**Texto base**
# Ciudadela de Chan Chan, La Gran Capital del Reyno Chimu



## AC78 (Sep 27, 2005)

*Ciudadela de Chan Chan, La Gran Capital del Reino Chimu*

_Un Poquito de historia...._

Chan Chan fue la capital del reino Chimu. Desde fines de los años 600 d.C., y comienzos del 700 d.C., en la costa norte del Perú, surgen nuevos modelos de ciudades, donde la estructura principal no fue únicamente una pirámide ceremonial, sino una gran cantidad de cuartos y edificios cercados por grandes muros, que acompañan a ésta como la parte más importante del asentamiento
Tacaynamo fue el primer soberano de Chan Chan, la ciudad más importante de Chimú. Tuvo un hijo llamado Guacricaur, y éste, uno al que llamó Ñancempinco. Fueron diez los reyes de esta dinastía. El último, Minchancaman fue derrotado por los Incas.
Los principales dioses adorados por los Chimus fueron el mar y la luna.
Se dedicaron a la manufactura de textiles, madera, orfebrería en oro y plata.
Chan Chan es una de las principales fuentes de conocimiento del pasado peruano.

**Sección de datos**
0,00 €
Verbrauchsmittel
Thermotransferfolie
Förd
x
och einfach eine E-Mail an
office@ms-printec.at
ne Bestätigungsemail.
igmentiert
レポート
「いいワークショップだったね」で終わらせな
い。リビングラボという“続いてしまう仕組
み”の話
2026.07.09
...
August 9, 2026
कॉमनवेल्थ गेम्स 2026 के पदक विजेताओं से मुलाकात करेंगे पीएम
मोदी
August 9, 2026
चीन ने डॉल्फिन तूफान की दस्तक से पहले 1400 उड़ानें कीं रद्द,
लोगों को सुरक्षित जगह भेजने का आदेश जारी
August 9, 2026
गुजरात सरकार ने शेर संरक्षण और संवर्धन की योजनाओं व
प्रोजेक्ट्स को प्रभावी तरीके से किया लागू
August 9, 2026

**Consigna**
Copia sin cambios el fragmento del texto sobre Chan Chan que va desde "# Ciudadela de" hasta "por los Incas.".

**Respuesta escrita**
# Ciudadela de Chan Chan, La Gran Capital del Reyno Chimu



## AC78 (Sep 27, 2005)

*Ciudadela de Chan Chan, La Gran Capital del Reino Chimu*

_Un Poquito de historia...._

Chan Chan fue la capital del reino Chimu. Desde fines de los años 600 d.C., y comienzos del 700 d.C., en la costa norte del Perú, surgen nuevos modelos de ciudades, donde la estructura principal no fue únicamente una pirámide ceremonial, sino una gran cantidad de cuartos y edificios cercados por grandes muros, que acompañan a ésta como la parte más importante del asentamiento
Tacaynamo fue el primer soberano de Chan Chan, la ciudad más importante de Chimú. Tuvo un hijo llamado Guacricaur, y éste, uno al que llamó Ñancempinco. Fueron diez los reyes de esta dinastía. El último, Minchancaman fue derrotado por los Incas.